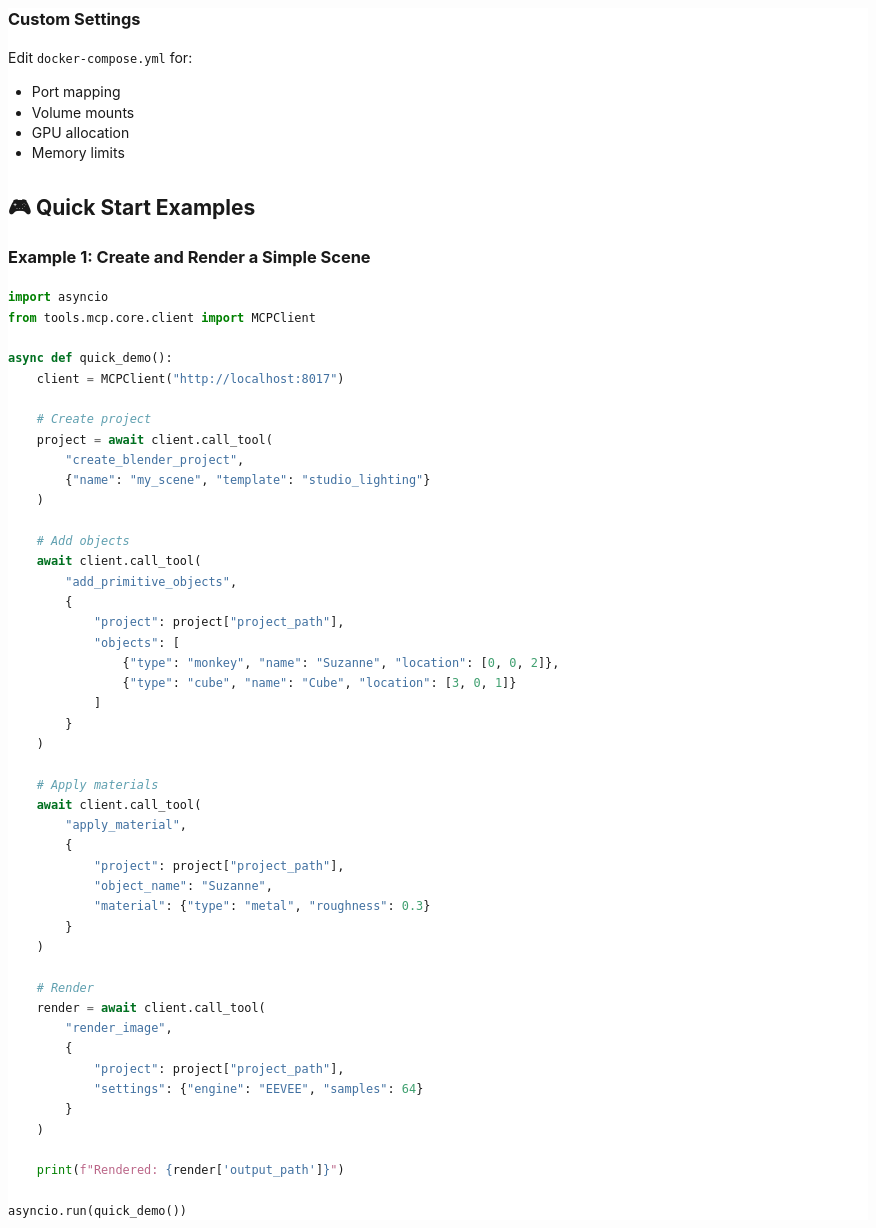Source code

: ### Custom Settings
Edit `docker-compose.yml` for:
- Port mapping
- Volume mounts
- GPU allocation
- Memory limits

## 🎮 Quick Start Examples

### Example 1: Create and Render a Simple Scene
```python
import asyncio
from tools.mcp.core.client import MCPClient

async def quick_demo():
    client = MCPClient("http://localhost:8017")

    # Create project
    project = await client.call_tool(
        "create_blender_project",
        {"name": "my_scene", "template": "studio_lighting"}
    )

    # Add objects
    await client.call_tool(
        "add_primitive_objects",
        {
            "project": project["project_path"],
            "objects": [
                {"type": "monkey", "name": "Suzanne", "location": [0, 0, 2]},
                {"type": "cube", "name": "Cube", "location": [3, 0, 1]}
            ]
        }
    )

    # Apply materials
    await client.call_tool(
        "apply_material",
        {
            "project": project["project_path"],
            "object_name": "Suzanne",
            "material": {"type": "metal", "roughness": 0.3}
        }
    )

    # Render
    render = await client.call_tool(
        "render_image",
        {
            "project": project["project_path"],
            "settings": {"engine": "EEVEE", "samples": 64}
        }
    )

    print(f"Rendered: {render['output_path']}")

asyncio.run(quick_demo())
```
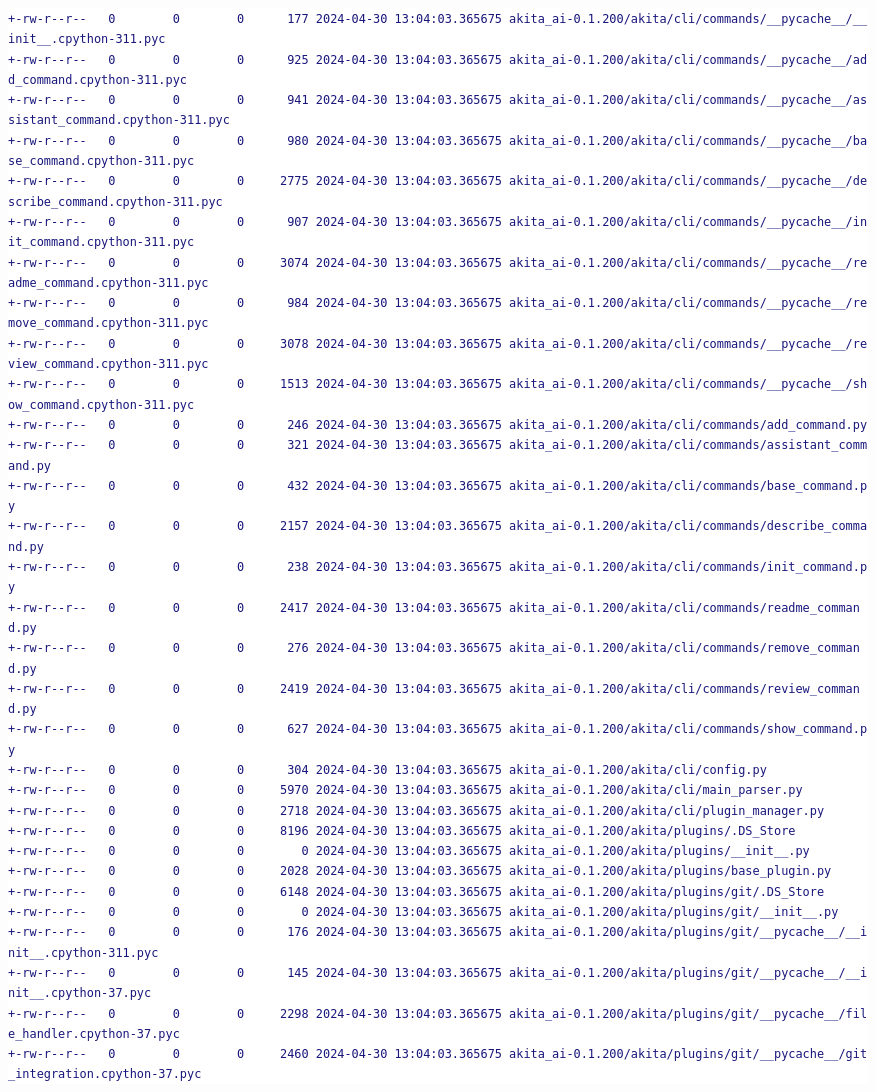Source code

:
 ```diff
+-rw-r--r--   0        0        0      177 2024-04-30 13:04:03.365675 akita_ai-0.1.200/akita/cli/commands/__pycache__/__init__.cpython-311.pyc
+-rw-r--r--   0        0        0      925 2024-04-30 13:04:03.365675 akita_ai-0.1.200/akita/cli/commands/__pycache__/add_command.cpython-311.pyc
+-rw-r--r--   0        0        0      941 2024-04-30 13:04:03.365675 akita_ai-0.1.200/akita/cli/commands/__pycache__/assistant_command.cpython-311.pyc
+-rw-r--r--   0        0        0      980 2024-04-30 13:04:03.365675 akita_ai-0.1.200/akita/cli/commands/__pycache__/base_command.cpython-311.pyc
+-rw-r--r--   0        0        0     2775 2024-04-30 13:04:03.365675 akita_ai-0.1.200/akita/cli/commands/__pycache__/describe_command.cpython-311.pyc
+-rw-r--r--   0        0        0      907 2024-04-30 13:04:03.365675 akita_ai-0.1.200/akita/cli/commands/__pycache__/init_command.cpython-311.pyc
+-rw-r--r--   0        0        0     3074 2024-04-30 13:04:03.365675 akita_ai-0.1.200/akita/cli/commands/__pycache__/readme_command.cpython-311.pyc
+-rw-r--r--   0        0        0      984 2024-04-30 13:04:03.365675 akita_ai-0.1.200/akita/cli/commands/__pycache__/remove_command.cpython-311.pyc
+-rw-r--r--   0        0        0     3078 2024-04-30 13:04:03.365675 akita_ai-0.1.200/akita/cli/commands/__pycache__/review_command.cpython-311.pyc
+-rw-r--r--   0        0        0     1513 2024-04-30 13:04:03.365675 akita_ai-0.1.200/akita/cli/commands/__pycache__/show_command.cpython-311.pyc
+-rw-r--r--   0        0        0      246 2024-04-30 13:04:03.365675 akita_ai-0.1.200/akita/cli/commands/add_command.py
+-rw-r--r--   0        0        0      321 2024-04-30 13:04:03.365675 akita_ai-0.1.200/akita/cli/commands/assistant_command.py
+-rw-r--r--   0        0        0      432 2024-04-30 13:04:03.365675 akita_ai-0.1.200/akita/cli/commands/base_command.py
+-rw-r--r--   0        0        0     2157 2024-04-30 13:04:03.365675 akita_ai-0.1.200/akita/cli/commands/describe_command.py
+-rw-r--r--   0        0        0      238 2024-04-30 13:04:03.365675 akita_ai-0.1.200/akita/cli/commands/init_command.py
+-rw-r--r--   0        0        0     2417 2024-04-30 13:04:03.365675 akita_ai-0.1.200/akita/cli/commands/readme_command.py
+-rw-r--r--   0        0        0      276 2024-04-30 13:04:03.365675 akita_ai-0.1.200/akita/cli/commands/remove_command.py
+-rw-r--r--   0        0        0     2419 2024-04-30 13:04:03.365675 akita_ai-0.1.200/akita/cli/commands/review_command.py
+-rw-r--r--   0        0        0      627 2024-04-30 13:04:03.365675 akita_ai-0.1.200/akita/cli/commands/show_command.py
+-rw-r--r--   0        0        0      304 2024-04-30 13:04:03.365675 akita_ai-0.1.200/akita/cli/config.py
+-rw-r--r--   0        0        0     5970 2024-04-30 13:04:03.365675 akita_ai-0.1.200/akita/cli/main_parser.py
+-rw-r--r--   0        0        0     2718 2024-04-30 13:04:03.365675 akita_ai-0.1.200/akita/cli/plugin_manager.py
+-rw-r--r--   0        0        0     8196 2024-04-30 13:04:03.365675 akita_ai-0.1.200/akita/plugins/.DS_Store
+-rw-r--r--   0        0        0        0 2024-04-30 13:04:03.365675 akita_ai-0.1.200/akita/plugins/__init__.py
+-rw-r--r--   0        0        0     2028 2024-04-30 13:04:03.365675 akita_ai-0.1.200/akita/plugins/base_plugin.py
+-rw-r--r--   0        0        0     6148 2024-04-30 13:04:03.365675 akita_ai-0.1.200/akita/plugins/git/.DS_Store
+-rw-r--r--   0        0        0        0 2024-04-30 13:04:03.365675 akita_ai-0.1.200/akita/plugins/git/__init__.py
+-rw-r--r--   0        0        0      176 2024-04-30 13:04:03.365675 akita_ai-0.1.200/akita/plugins/git/__pycache__/__init__.cpython-311.pyc
+-rw-r--r--   0        0        0      145 2024-04-30 13:04:03.365675 akita_ai-0.1.200/akita/plugins/git/__pycache__/__init__.cpython-37.pyc
+-rw-r--r--   0        0        0     2298 2024-04-30 13:04:03.365675 akita_ai-0.1.200/akita/plugins/git/__pycache__/file_handler.cpython-37.pyc
+-rw-r--r--   0        0        0     2460 2024-04-30 13:04:03.365675 akita_ai-0.1.200/akita/plugins/git/__pycache__/git_integration.cpython-37.pyc
```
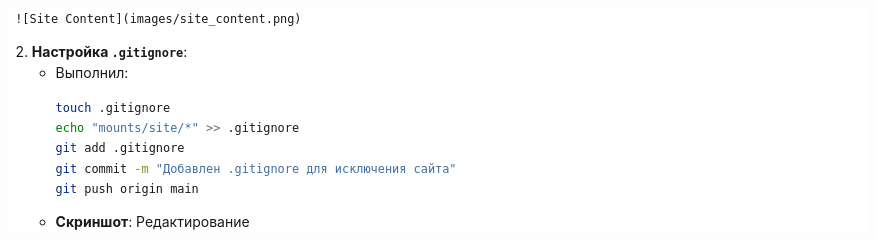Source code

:      ![Site Content](images/site_content.png)  

2. **Настройка `.gitignore`**:  
   - Выполнил:  
     ```bash
     touch .gitignore
     echo "mounts/site/*" >> .gitignore
     git add .gitignore
     git commit -m "Добавлен .gitignore для исключения сайта"
     git push origin main
     ```  
   - **Скриншот**: Редактирование  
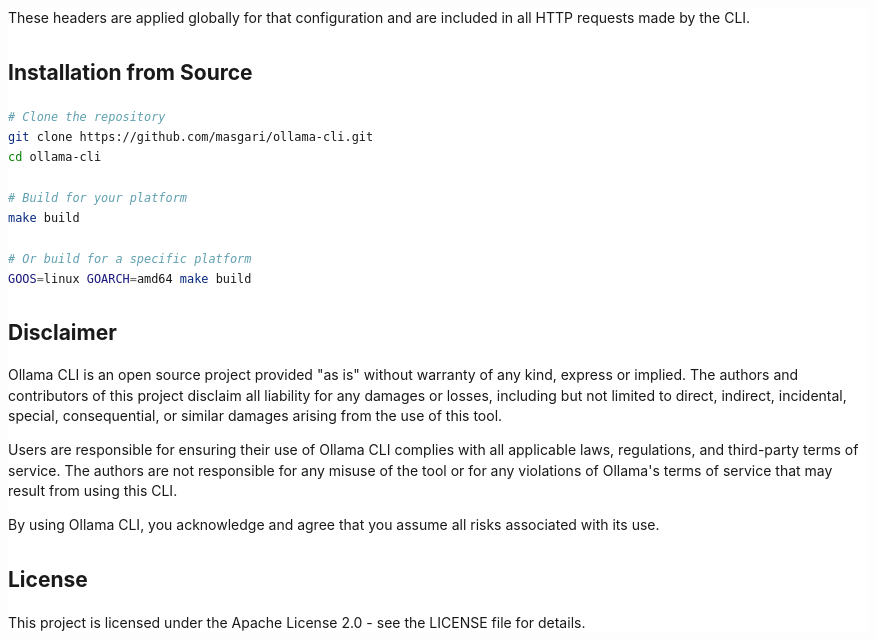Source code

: These headers are applied globally for that configuration and are included in all HTTP requests made by the CLI.

## Installation from Source

```bash
# Clone the repository
git clone https://github.com/masgari/ollama-cli.git
cd ollama-cli

# Build for your platform
make build

# Or build for a specific platform
GOOS=linux GOARCH=amd64 make build
```

## Disclaimer

Ollama CLI is an open source project provided "as is" without warranty of any kind, express or implied. The authors and contributors of this project disclaim all liability for any damages or losses, including but not limited to direct, indirect, incidental, special, consequential, or similar damages arising from the use of this tool.

Users are responsible for ensuring their use of Ollama CLI complies with all applicable laws, regulations, and third-party terms of service. The authors are not responsible for any misuse of the tool or for any violations of Ollama's terms of service that may result from using this CLI.

By using Ollama CLI, you acknowledge and agree that you assume all risks associated with its use.

## License

This project is licensed under the Apache License 2.0 - see the LICENSE file for details.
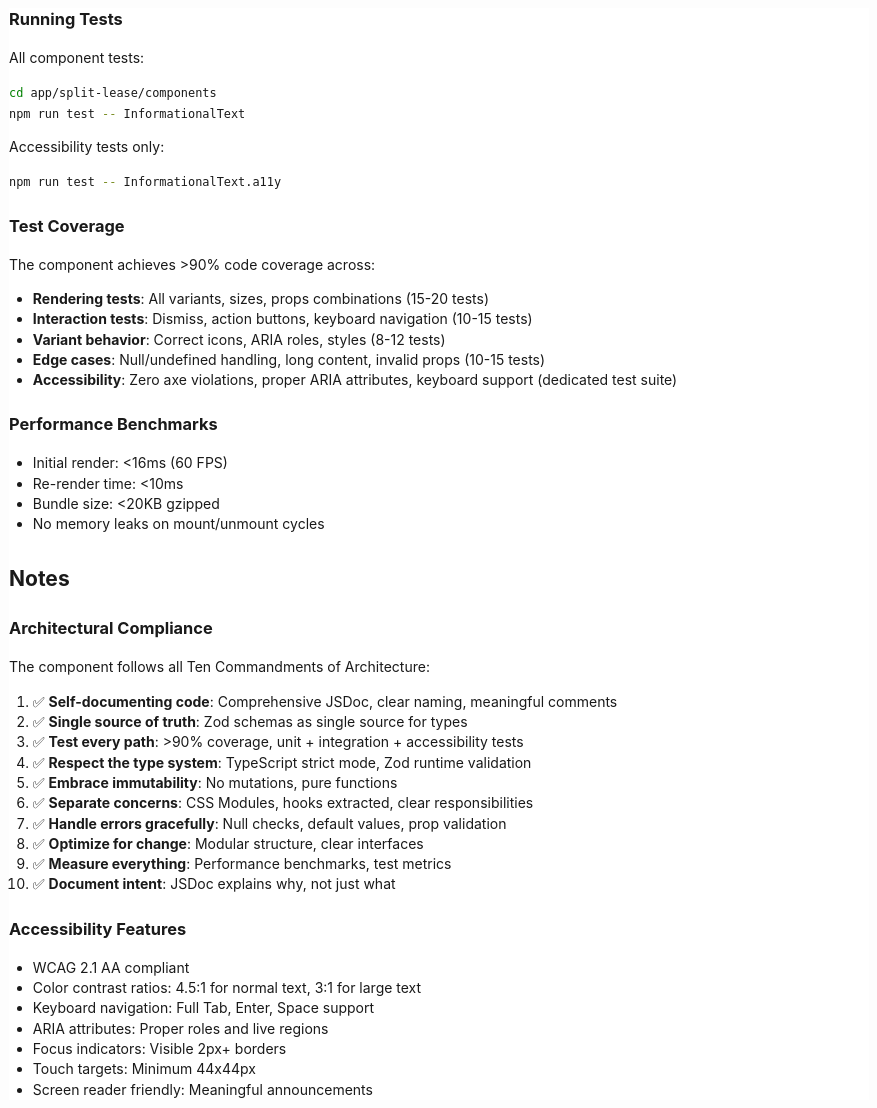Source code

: ### Running Tests

All component tests:

```bash
cd app/split-lease/components
npm run test -- InformationalText
```

Accessibility tests only:

```bash
npm run test -- InformationalText.a11y
```

### Test Coverage

The component achieves >90% code coverage across:

- **Rendering tests**: All variants, sizes, props combinations (15-20 tests)
- **Interaction tests**: Dismiss, action buttons, keyboard navigation (10-15 tests)
- **Variant behavior**: Correct icons, ARIA roles, styles (8-12 tests)
- **Edge cases**: Null/undefined handling, long content, invalid props (10-15 tests)
- **Accessibility**: Zero axe violations, proper ARIA attributes, keyboard support (dedicated test suite)

### Performance Benchmarks

- Initial render: <16ms (60 FPS)
- Re-render time: <10ms
- Bundle size: <20KB gzipped
- No memory leaks on mount/unmount cycles

## Notes

### Architectural Compliance

The component follows all Ten Commandments of Architecture:

1. ✅ **Self-documenting code**: Comprehensive JSDoc, clear naming, meaningful comments
2. ✅ **Single source of truth**: Zod schemas as single source for types
3. ✅ **Test every path**: >90% coverage, unit + integration + accessibility tests
4. ✅ **Respect the type system**: TypeScript strict mode, Zod runtime validation
5. ✅ **Embrace immutability**: No mutations, pure functions
6. ✅ **Separate concerns**: CSS Modules, hooks extracted, clear responsibilities
7. ✅ **Handle errors gracefully**: Null checks, default values, prop validation
8. ✅ **Optimize for change**: Modular structure, clear interfaces
9. ✅ **Measure everything**: Performance benchmarks, test metrics
10. ✅ **Document intent**: JSDoc explains why, not just what

### Accessibility Features

- WCAG 2.1 AA compliant
- Color contrast ratios: 4.5:1 for normal text, 3:1 for large text
- Keyboard navigation: Full Tab, Enter, Space support
- ARIA attributes: Proper roles and live regions
- Focus indicators: Visible 2px+ borders
- Touch targets: Minimum 44x44px
- Screen reader friendly: Meaningful announcements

====

◆ Problem to solve
Pick out the lines above containing the word "platform", then copy them.

◆ Exercise result
# Build for your platform
# Or build for a specific platform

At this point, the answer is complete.